* Brief
Return each of the rows below character for character, with nothing changed.

* Material for the task

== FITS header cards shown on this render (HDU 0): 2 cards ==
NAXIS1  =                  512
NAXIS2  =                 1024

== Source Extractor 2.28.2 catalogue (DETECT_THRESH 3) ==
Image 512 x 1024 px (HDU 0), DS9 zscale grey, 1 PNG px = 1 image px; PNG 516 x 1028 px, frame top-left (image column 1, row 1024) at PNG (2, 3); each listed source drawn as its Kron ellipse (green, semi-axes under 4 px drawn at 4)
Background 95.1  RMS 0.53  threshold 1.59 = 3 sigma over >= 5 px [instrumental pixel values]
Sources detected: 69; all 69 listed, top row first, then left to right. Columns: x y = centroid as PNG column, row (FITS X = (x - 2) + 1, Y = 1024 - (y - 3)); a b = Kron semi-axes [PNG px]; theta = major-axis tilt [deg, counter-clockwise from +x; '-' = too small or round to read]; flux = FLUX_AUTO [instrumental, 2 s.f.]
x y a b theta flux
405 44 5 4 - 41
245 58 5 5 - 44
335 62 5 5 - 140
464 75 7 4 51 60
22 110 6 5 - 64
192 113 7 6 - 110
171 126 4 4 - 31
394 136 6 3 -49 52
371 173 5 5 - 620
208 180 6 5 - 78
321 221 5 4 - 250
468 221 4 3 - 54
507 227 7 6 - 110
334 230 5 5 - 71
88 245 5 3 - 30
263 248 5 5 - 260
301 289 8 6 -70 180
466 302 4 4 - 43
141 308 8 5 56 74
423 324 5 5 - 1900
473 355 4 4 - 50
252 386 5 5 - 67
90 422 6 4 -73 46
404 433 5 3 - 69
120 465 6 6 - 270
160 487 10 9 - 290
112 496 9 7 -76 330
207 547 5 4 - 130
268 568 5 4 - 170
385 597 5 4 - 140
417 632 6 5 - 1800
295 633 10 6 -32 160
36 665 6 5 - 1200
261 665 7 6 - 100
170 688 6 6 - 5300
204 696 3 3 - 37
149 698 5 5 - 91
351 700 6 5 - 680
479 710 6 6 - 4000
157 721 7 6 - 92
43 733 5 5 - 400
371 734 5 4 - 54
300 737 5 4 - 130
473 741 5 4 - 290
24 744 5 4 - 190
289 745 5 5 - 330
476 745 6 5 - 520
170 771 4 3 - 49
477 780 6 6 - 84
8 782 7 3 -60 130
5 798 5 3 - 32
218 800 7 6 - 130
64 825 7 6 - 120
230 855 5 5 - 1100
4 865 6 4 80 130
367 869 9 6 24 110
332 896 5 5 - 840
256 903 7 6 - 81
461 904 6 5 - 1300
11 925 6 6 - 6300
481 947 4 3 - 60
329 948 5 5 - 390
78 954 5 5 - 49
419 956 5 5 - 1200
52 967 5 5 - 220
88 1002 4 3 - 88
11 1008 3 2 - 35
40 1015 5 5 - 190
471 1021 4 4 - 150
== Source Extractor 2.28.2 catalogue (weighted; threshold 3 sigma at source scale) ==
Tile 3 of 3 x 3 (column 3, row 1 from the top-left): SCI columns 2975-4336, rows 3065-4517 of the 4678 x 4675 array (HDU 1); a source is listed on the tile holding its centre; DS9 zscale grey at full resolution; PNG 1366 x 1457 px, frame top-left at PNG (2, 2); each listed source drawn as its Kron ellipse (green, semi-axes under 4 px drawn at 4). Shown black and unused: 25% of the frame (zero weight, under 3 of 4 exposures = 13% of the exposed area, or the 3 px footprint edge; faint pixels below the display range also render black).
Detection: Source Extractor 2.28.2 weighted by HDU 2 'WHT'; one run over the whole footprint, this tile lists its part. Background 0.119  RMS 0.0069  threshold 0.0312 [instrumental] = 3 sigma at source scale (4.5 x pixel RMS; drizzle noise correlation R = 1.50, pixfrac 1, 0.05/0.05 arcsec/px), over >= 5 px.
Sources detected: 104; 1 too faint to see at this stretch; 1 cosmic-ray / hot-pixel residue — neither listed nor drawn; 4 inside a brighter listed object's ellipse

* Exercise output
== FITS header cards shown on this render (HDU 0): 2 cards ==
NAXIS1  =                  512
NAXIS2  =                 1024

== Source Extractor 2.28.2 catalogue (DETECT_THRESH 3) ==
Image 512 x 1024 px (HDU 0), DS9 zscale grey, 1 PNG px = 1 image px; PNG 516 x 1028 px, frame top-left (image column 1, row 1024) at PNG (2, 3); each listed source drawn as its Kron ellipse (green, semi-axes under 4 px drawn at 4)
Background 95.1  RMS 0.53  threshold 1.59 = 3 sigma over >= 5 px [instrumental pixel values]
Sources detected: 69; all 69 listed, top row first, then left to right. Columns: x y = centroid as PNG column, row (FITS X = (x - 2) + 1, Y = 1024 - (y - 3)); a b = Kron semi-axes [PNG px]; theta = major-axis tilt [deg, counter-clockwise from +x; '-' = too small or round to read]; flux = FLUX_AUTO [instrumental, 2 s.f.]
x y a b theta flux
405 44 5 4 - 41
245 58 5 5 - 44
335 62 5 5 - 140
464 75 7 4 51 60
22 110 6 5 - 64
192 113 7 6 - 110
171 126 4 4 - 31
394 136 6 3 -49 52
371 173 5 5 - 620
208 180 6 5 - 78
321 221 5 4 - 250
468 221 4 3 - 54
507 227 7 6 - 110
334 230 5 5 - 71
88 245 5 3 - 30
263 248 5 5 - 260
301 289 8 6 -70 180
466 302 4 4 - 43
141 308 8 5 56 74
423 324 5 5 - 1900
473 355 4 4 - 50
252 386 5 5 - 67
90 422 6 4 -73 46
404 433 5 3 - 69
120 465 6 6 - 270
160 487 10 9 - 290
112 496 9 7 -76 330
207 547 5 4 - 130
268 568 5 4 - 170
385 597 5 4 - 140
417 632 6 5 - 1800
295 633 10 6 -32 160
36 665 6 5 - 1200
261 665 7 6 - 100
170 688 6 6 - 5300
204 696 3 3 - 37
149 698 5 5 - 91
351 700 6 5 - 680
479 710 6 6 - 4000
157 721 7 6 - 92
43 733 5 5 - 400
371 734 5 4 - 54
300 737 5 4 - 130
473 741 5 4 - 290
24 744 5 4 - 190
289 745 5 5 - 330
476 745 6 5 - 520
170 771 4 3 - 49
477 780 6 6 - 84
8 782 7 3 -60 130
5 798 5 3 - 32
218 800 7 6 - 130
64 825 7 6 - 120
230 855 5 5 - 1100
4 865 6 4 80 130
367 869 9 6 24 110
332 896 5 5 - 840
256 903 7 6 - 81
461 904 6 5 - 1300
11 925 6 6 - 6300
481 947 4 3 - 60
329 948 5 5 - 390
78 954 5 5 - 49
419 956 5 5 - 1200
52 967 5 5 - 220
88 1002 4 3 - 88
11 1008 3 2 - 35
40 1015 5 5 - 190
471 1021 4 4 - 150
== Source Extractor 2.28.2 catalogue (weighted; threshold 3 sigma at source scale) ==
Tile 3 of 3 x 3 (column 3, row 1 from the top-left): SCI columns 2975-4336, rows 3065-4517 of the 4678 x 4675 array (HDU 1); a source is listed on the tile holding its centre; DS9 zscale grey at full resolution; PNG 1366 x 1457 px, frame top-left at PNG (2, 2); each listed source drawn as its Kron ellipse (green, semi-axes under 4 px drawn at 4). Shown black and unused: 25% of the frame (zero weight, under 3 of 4 exposures = 13% of the exposed area, or the 3 px footprint edge; faint pixels below the display range also render black).
Detection: Source Extractor 2.28.2 weighted by HDU 2 'WHT'; one run over the whole footprint, this tile lists its part. Background 0.119  RMS 0.0069  threshold 0.0312 [instrumental] = 3 sigma at source scale (4.5 x pixel RMS; drizzle noise correlation R = 1.50, pixfrac 1, 0.05/0.05 arcsec/px), over >= 5 px.
Sources detected: 104; 1 too faint to see at this stretch; 1 cosmic-ray / hot-pixel residue — neither listed nor drawn; 4 inside a brighter listed object's ellipse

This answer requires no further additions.